As part of the scheme, Catlett and Cullum supplied clients with copies of stock certificates to assure the clients of the legitimacy of their investment in the tax shelter, or to be shown to the IRS as proof of their investment in the event of an audit. Catlett and Cullum also provided clients with fraudulent IRS forms on which were reported the clients’ portions of fictitious business losses incurred by the tax shelter entities. Catlett instructed Cullum and Unterreiner to prepare client tax returns by first determining each client’s tax without the tax shelter loss and then adding to the return a fictitious loss from a tax shelter entity that was large enough to reduce to zero the client’s tax due. From November 2002 to September 2004, while incarcerated, Catlett instructed Cullum and Unterreiner on how to prepare false tax returns.

As a result of the scheme, approximately 275 tax returns were filed with the IRS which reported $22,009,021 in bogus Schedule E losses, which resulted in a tax loss to the United States of $3,810,244.

Catlett faces a maximum sentence of five years in prison for conspiracy to defraud the IRS; three years in prison on each of 10 counts of assisting in the preparation of false tax documents; and three years in prison for obstructing Internal Revenue laws. U.S. District Judge Roger W. Titus scheduled sentencing for February 17, 2011 at 9:00 a.m.

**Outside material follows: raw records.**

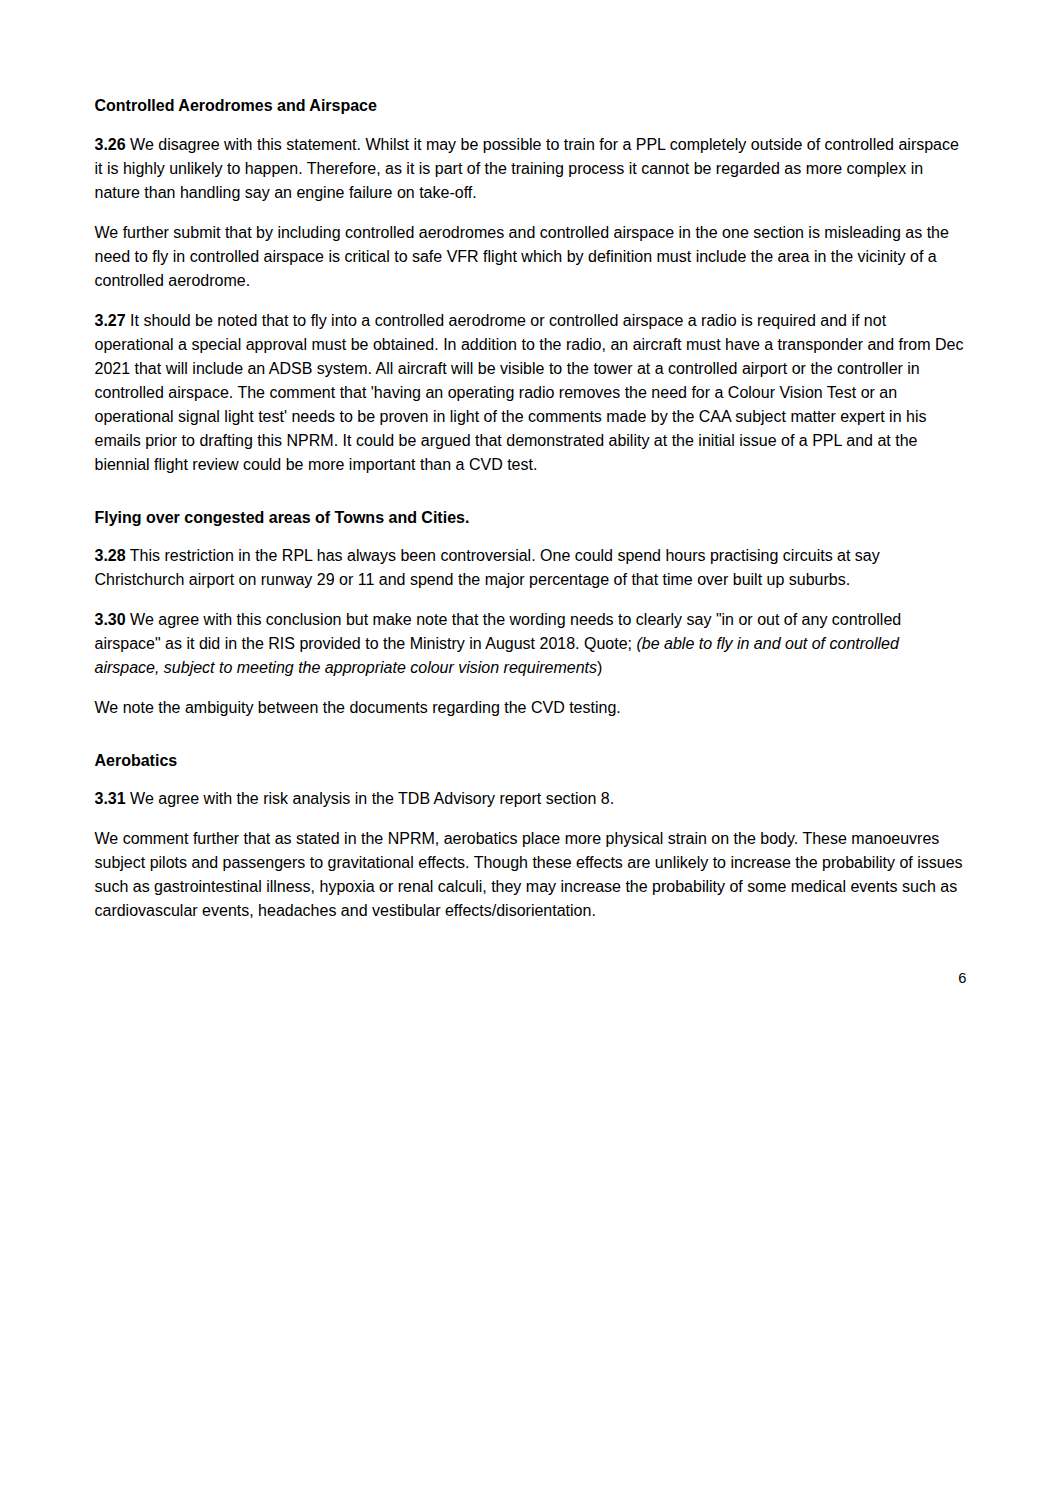Controlled Aerodromes and Airspace
3.26 We disagree with this statement. Whilst it may be possible to train for a PPL completely outside of controlled airspace it is highly unlikely to happen. Therefore, as it is part of the training process it cannot be regarded as more complex in nature than handling say an engine failure on take-off.
We further submit that by including controlled aerodromes and controlled airspace in the one section is misleading as the need to fly in controlled airspace is critical to safe VFR flight which by definition must include the area in the vicinity of a controlled aerodrome.
3.27 It should be noted that to fly into a controlled aerodrome or controlled airspace a radio is required and if not operational a special approval must be obtained. In addition to the radio, an aircraft must have a transponder and from Dec 2021 that will include an ADSB system. All aircraft will be visible to the tower at a controlled airport or the controller in controlled airspace. The comment that 'having an operating radio removes the need for a Colour Vision Test or an operational signal light test' needs to be proven in light of the comments made by the CAA subject matter expert in his emails prior to drafting this NPRM. It could be argued that demonstrated ability at the initial issue of a PPL and at the biennial flight review could be more important than a CVD test.
Flying over congested areas of Towns and Cities.
3.28 This restriction in the RPL has always been controversial. One could spend hours practising circuits at say Christchurch airport on runway 29 or 11 and spend the major percentage of that time over built up suburbs.
3.30 We agree with this conclusion but make note that the wording needs to clearly say "in or out of any controlled airspace" as it did in the RIS provided to the Ministry in August 2018. Quote; (be able to fly in and out of controlled airspace, subject to meeting the appropriate colour vision requirements)
We note the ambiguity between the documents regarding the CVD testing.
Aerobatics
3.31 We agree with the risk analysis in the TDB Advisory report section 8.
We comment further that as stated in the NPRM, aerobatics place more physical strain on the body. These manoeuvres subject pilots and passengers to gravitational effects. Though these effects are unlikely to increase the probability of issues such as gastrointestinal illness, hypoxia or renal calculi, they may increase the probability of some medical events such as cardiovascular events, headaches and vestibular effects/disorientation.
6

Maryland residents Walter Cullum, Jr., age 37, of Columbia; Mark E. Hunt, age 45, of Baltimore; and James Unterreiner II, age 34, of Bowie previously pleaded guilty to their participation in the tax evasion scheme and are scheduled to be sentenced on November 17, 2010; January 24, 2011; and December 20, 2010, respectively.

United States Attorney Rod J. Rosenstein praised the IRS and TIGTA for their investigative work, and thanked Assistant United States Attorney Gregory Bockin and Trial Attorney Shawn T. Noud of the Department of Justice Tax Division, who are prosecuting the case.